=== Begin Enclosure ===

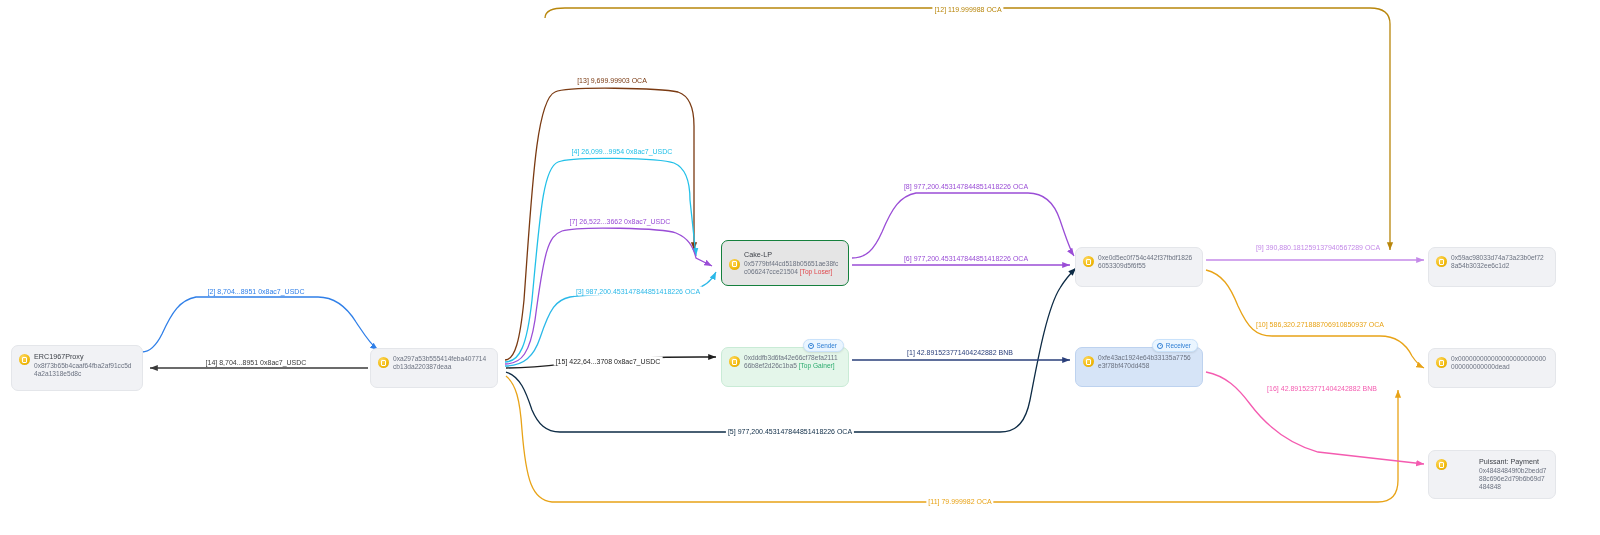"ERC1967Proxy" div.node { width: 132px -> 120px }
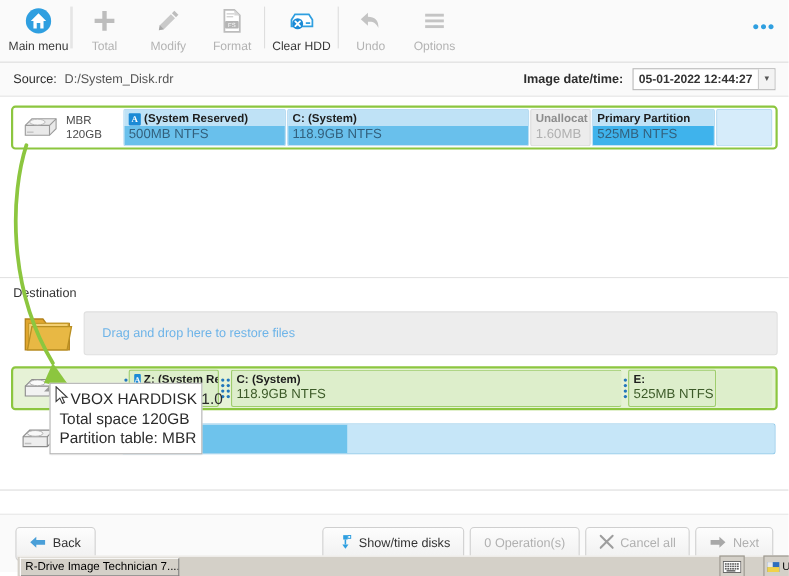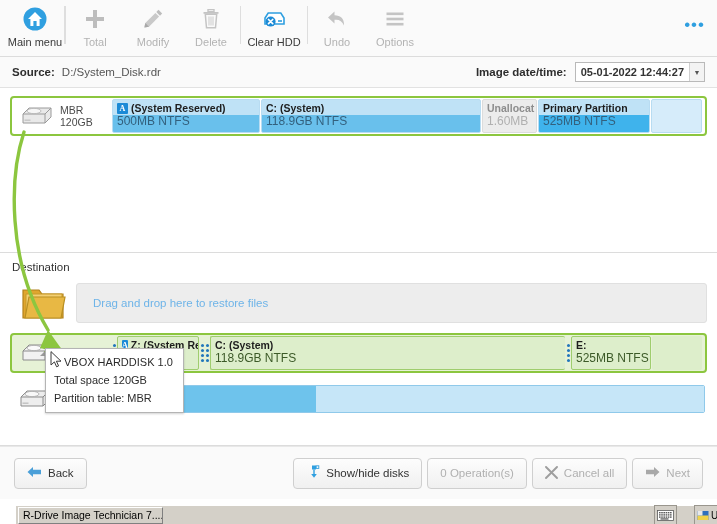"Format" div.tb-item { html: none -> <div> <span> <svg> <path></path> <path></path> <rect></rect> <rect></rect> <rect></rect> <text>FS</text> </svg> </span> <span>Format</span> </div> }
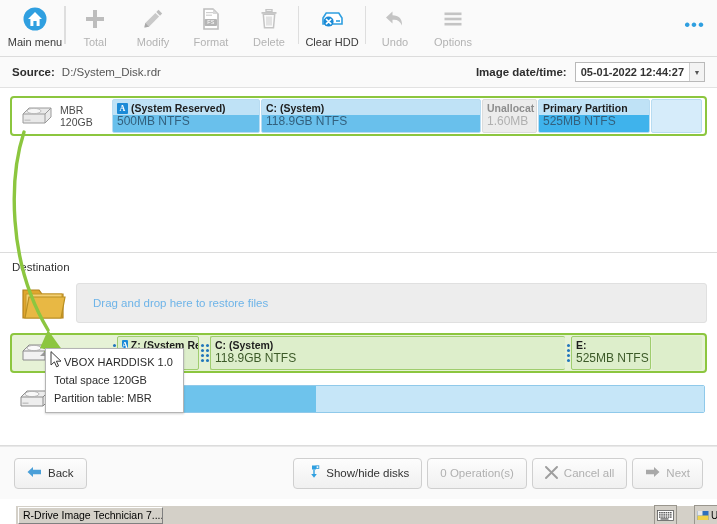"Delete" div.tb-item { html: <div> <span> <svg> <path></path> <path></path> <path></path> <path></path> </svg> </span> <span>Delete</span> </div> -> none }
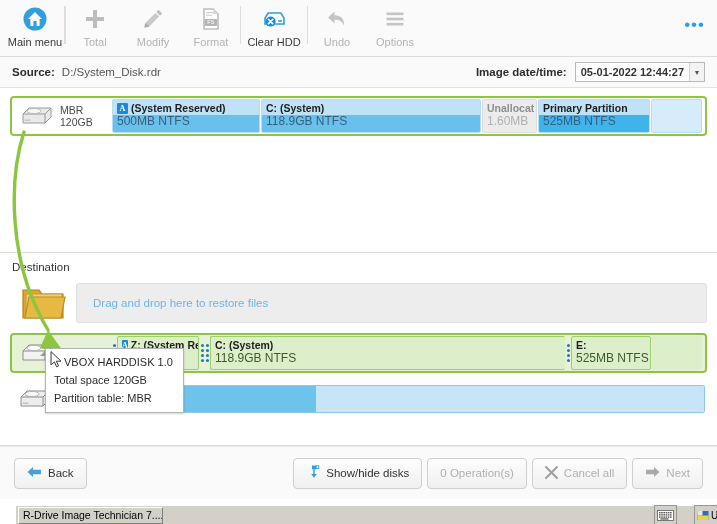"Source:" .source-label { font-weight: bold -> normal }
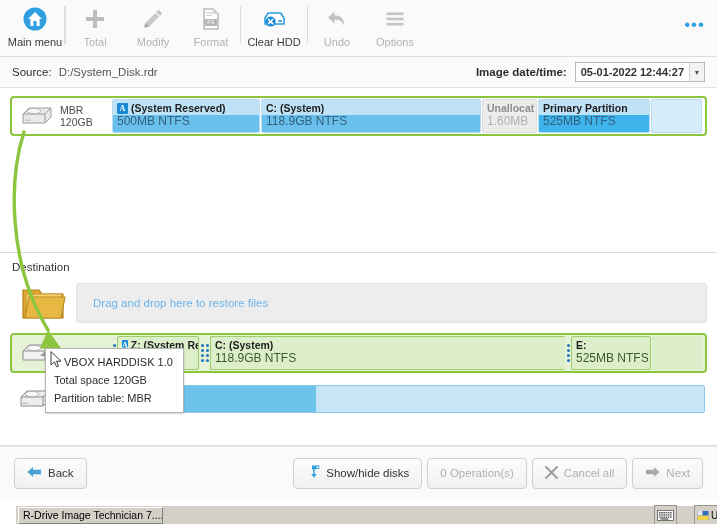"VBOX HARDDISK 1.0" .tooltip { font-size: 11px -> 14px }
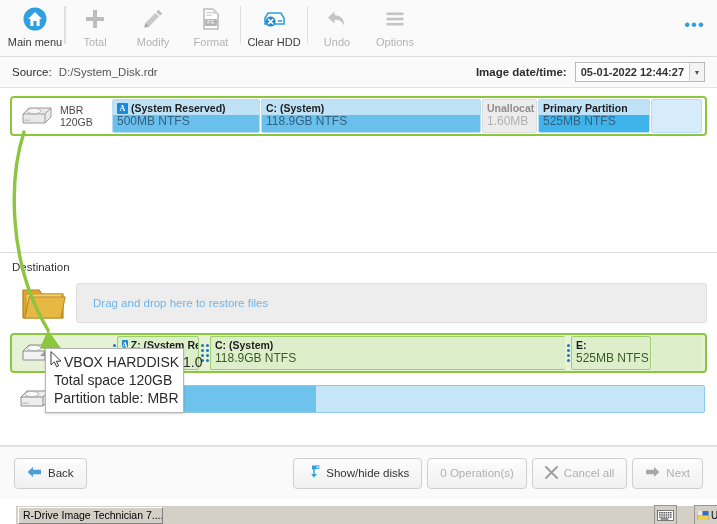"Back" .btn-bar { margin-top: none -> 21px }
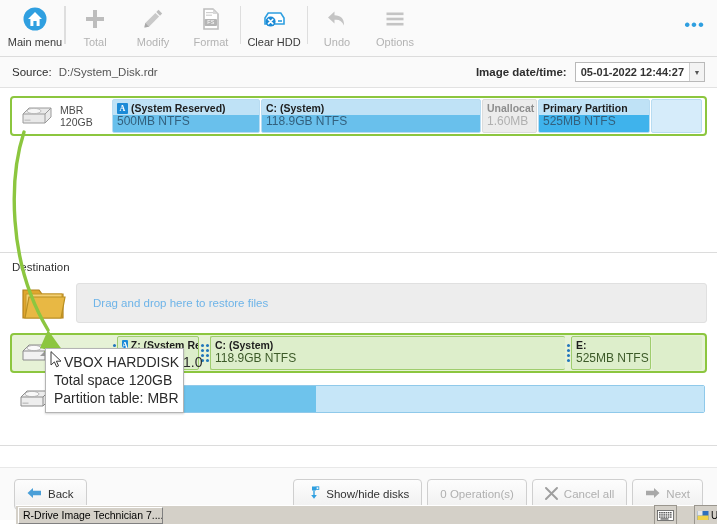"Show/hide disks" span { text: Show/hide -> Show/time }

=== End Enclosure ===

WHAT IS BEING ASKED
Restate all of the data word for word and include no pictures.

TASK RESPONSE
"ERC1967Proxy" div.node { width: 132px -> 120px }
"Format" div.tb-item { html: none -> <div> <span> <svg> <path></path> <path></path> <rect></rect> <rect></rect> <rect></rect> <text>FS</text> </svg> </span> <span>Format</span> </div> }
"Delete" div.tb-item { html: <div> <span> <svg> <path></path> <path></path> <path></path> <path></path> </svg> </span> <span>Delete</span> </div> -> none }
"Source:" .source-label { font-weight: bold -> normal }
"VBOX HARDDISK 1.0" .tooltip { font-size: 11px -> 14px }
"Back" .btn-bar { margin-top: none -> 21px }
"Show/hide disks" span { text: Show/hide -> Show/time }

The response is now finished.